Provided records section start
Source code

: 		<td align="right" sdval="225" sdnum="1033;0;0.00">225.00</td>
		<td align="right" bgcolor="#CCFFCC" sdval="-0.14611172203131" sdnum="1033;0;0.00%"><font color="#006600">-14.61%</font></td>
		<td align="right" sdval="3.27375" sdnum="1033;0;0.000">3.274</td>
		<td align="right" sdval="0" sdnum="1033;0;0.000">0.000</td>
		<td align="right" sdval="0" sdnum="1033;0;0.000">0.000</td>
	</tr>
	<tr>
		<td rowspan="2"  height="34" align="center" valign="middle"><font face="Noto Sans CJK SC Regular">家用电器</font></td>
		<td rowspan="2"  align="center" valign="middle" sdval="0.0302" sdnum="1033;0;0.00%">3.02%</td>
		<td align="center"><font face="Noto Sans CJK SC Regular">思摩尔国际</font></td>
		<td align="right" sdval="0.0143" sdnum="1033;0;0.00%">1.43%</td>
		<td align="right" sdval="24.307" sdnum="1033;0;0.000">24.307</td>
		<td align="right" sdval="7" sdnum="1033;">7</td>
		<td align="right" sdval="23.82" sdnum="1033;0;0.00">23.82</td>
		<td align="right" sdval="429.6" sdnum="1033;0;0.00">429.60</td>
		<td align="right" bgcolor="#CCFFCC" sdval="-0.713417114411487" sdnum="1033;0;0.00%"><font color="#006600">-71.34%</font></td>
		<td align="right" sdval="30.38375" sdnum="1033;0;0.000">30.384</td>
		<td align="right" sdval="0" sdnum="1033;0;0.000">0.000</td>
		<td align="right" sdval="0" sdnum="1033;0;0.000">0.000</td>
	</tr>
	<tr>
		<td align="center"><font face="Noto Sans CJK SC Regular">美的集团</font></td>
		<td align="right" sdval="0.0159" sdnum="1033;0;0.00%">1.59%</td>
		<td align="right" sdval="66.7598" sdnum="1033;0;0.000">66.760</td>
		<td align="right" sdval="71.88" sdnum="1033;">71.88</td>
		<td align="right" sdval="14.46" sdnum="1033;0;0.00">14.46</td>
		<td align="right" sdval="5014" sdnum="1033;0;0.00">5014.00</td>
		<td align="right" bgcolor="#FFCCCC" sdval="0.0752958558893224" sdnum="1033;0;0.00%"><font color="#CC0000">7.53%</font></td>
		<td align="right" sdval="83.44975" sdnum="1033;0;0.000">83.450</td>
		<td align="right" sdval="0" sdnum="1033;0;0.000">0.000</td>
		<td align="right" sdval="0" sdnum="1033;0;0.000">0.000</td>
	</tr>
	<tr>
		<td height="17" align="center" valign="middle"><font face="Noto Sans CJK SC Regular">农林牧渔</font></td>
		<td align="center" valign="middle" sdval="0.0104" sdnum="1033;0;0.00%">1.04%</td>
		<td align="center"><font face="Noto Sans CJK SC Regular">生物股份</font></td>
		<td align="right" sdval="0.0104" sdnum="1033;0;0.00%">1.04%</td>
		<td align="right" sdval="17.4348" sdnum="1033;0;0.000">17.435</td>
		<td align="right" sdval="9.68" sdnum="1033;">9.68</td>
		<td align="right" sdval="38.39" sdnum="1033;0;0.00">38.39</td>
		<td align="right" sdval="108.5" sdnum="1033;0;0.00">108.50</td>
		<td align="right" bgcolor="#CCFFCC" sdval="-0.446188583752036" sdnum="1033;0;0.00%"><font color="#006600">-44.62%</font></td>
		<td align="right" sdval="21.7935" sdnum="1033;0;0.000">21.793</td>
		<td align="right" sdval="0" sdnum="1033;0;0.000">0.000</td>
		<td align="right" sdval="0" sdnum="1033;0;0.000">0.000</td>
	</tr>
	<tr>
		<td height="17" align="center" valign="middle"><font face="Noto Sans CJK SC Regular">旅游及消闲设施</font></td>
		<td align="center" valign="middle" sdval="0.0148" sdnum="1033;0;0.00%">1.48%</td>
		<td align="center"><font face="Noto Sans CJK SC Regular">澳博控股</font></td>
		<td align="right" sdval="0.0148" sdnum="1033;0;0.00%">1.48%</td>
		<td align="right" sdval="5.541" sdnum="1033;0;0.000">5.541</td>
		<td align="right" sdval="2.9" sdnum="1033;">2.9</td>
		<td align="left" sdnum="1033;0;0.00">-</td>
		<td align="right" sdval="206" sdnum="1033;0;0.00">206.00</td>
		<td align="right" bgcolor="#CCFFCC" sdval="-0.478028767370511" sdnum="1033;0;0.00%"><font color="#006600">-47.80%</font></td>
Provided records section end
■ To-do item ■
Return every entry exactly as given.

■ Solved problem ■
Source code

: 		<td align="right" sdval="225" sdnum="1033;0;0.00">225.00</td>
		<td align="right" bgcolor="#CCFFCC" sdval="-0.14611172203131" sdnum="1033;0;0.00%"><font color="#006600">-14.61%</font></td>
		<td align="right" sdval="3.27375" sdnum="1033;0;0.000">3.274</td>
		<td align="right" sdval="0" sdnum="1033;0;0.000">0.000</td>
		<td align="right" sdval="0" sdnum="1033;0;0.000">0.000</td>
	</tr>
	<tr>
		<td rowspan="2"  height="34" align="center" valign="middle"><font face="Noto Sans CJK SC Regular">家用电器</font></td>
		<td rowspan="2"  align="center" valign="middle" sdval="0.0302" sdnum="1033;0;0.00%">3.02%</td>
		<td align="center"><font face="Noto Sans CJK SC Regular">思摩尔国际</font></td>
		<td align="right" sdval="0.0143" sdnum="1033;0;0.00%">1.43%</td>
		<td align="right" sdval="24.307" sdnum="1033;0;0.000">24.307</td>
		<td align="right" sdval="7" sdnum="1033;">7</td>
		<td align="right" sdval="23.82" sdnum="1033;0;0.00">23.82</td>
		<td align="right" sdval="429.6" sdnum="1033;0;0.00">429.60</td>
		<td align="right" bgcolor="#CCFFCC" sdval="-0.713417114411487" sdnum="1033;0;0.00%"><font color="#006600">-71.34%</font></td>
		<td align="right" sdval="30.38375" sdnum="1033;0;0.000">30.384</td>
		<td align="right" sdval="0" sdnum="1033;0;0.000">0.000</td>
		<td align="right" sdval="0" sdnum="1033;0;0.000">0.000</td>
	</tr>
	<tr>
		<td align="center"><font face="Noto Sans CJK SC Regular">美的集团</font></td>
		<td align="right" sdval="0.0159" sdnum="1033;0;0.00%">1.59%</td>
		<td align="right" sdval="66.7598" sdnum="1033;0;0.000">66.760</td>
		<td align="right" sdval="71.88" sdnum="1033;">71.88</td>
		<td align="right" sdval="14.46" sdnum="1033;0;0.00">14.46</td>
		<td align="right" sdval="5014" sdnum="1033;0;0.00">5014.00</td>
		<td align="right" bgcolor="#FFCCCC" sdval="0.0752958558893224" sdnum="1033;0;0.00%"><font color="#CC0000">7.53%</font></td>
		<td align="right" sdval="83.44975" sdnum="1033;0;0.000">83.450</td>
		<td align="right" sdval="0" sdnum="1033;0;0.000">0.000</td>
		<td align="right" sdval="0" sdnum="1033;0;0.000">0.000</td>
	</tr>
	<tr>
		<td height="17" align="center" valign="middle"><font face="Noto Sans CJK SC Regular">农林牧渔</font></td>
		<td align="center" valign="middle" sdval="0.0104" sdnum="1033;0;0.00%">1.04%</td>
		<td align="center"><font face="Noto Sans CJK SC Regular">生物股份</font></td>
		<td align="right" sdval="0.0104" sdnum="1033;0;0.00%">1.04%</td>
		<td align="right" sdval="17.4348" sdnum="1033;0;0.000">17.435</td>
		<td align="right" sdval="9.68" sdnum="1033;">9.68</td>
		<td align="right" sdval="38.39" sdnum="1033;0;0.00">38.39</td>
		<td align="right" sdval="108.5" sdnum="1033;0;0.00">108.50</td>
		<td align="right" bgcolor="#CCFFCC" sdval="-0.446188583752036" sdnum="1033;0;0.00%"><font color="#006600">-44.62%</font></td>
		<td align="right" sdval="21.7935" sdnum="1033;0;0.000">21.793</td>
		<td align="right" sdval="0" sdnum="1033;0;0.000">0.000</td>
		<td align="right" sdval="0" sdnum="1033;0;0.000">0.000</td>
	</tr>
	<tr>
		<td height="17" align="center" valign="middle"><font face="Noto Sans CJK SC Regular">旅游及消闲设施</font></td>
		<td align="center" valign="middle" sdval="0.0148" sdnum="1033;0;0.00%">1.48%</td>
		<td align="center"><font face="Noto Sans CJK SC Regular">澳博控股</font></td>
		<td align="right" sdval="0.0148" sdnum="1033;0;0.00%">1.48%</td>
		<td align="right" sdval="5.541" sdnum="1033;0;0.000">5.541</td>
		<td align="right" sdval="2.9" sdnum="1033;">2.9</td>
		<td align="left" sdnum="1033;0;0.00">-</td>
		<td align="right" sdval="206" sdnum="1033;0;0.00">206.00</td>
		<td align="right" bgcolor="#CCFFCC" sdval="-0.478028767370511" sdnum="1033;0;0.00%"><font color="#006600">-47.80%</font></td>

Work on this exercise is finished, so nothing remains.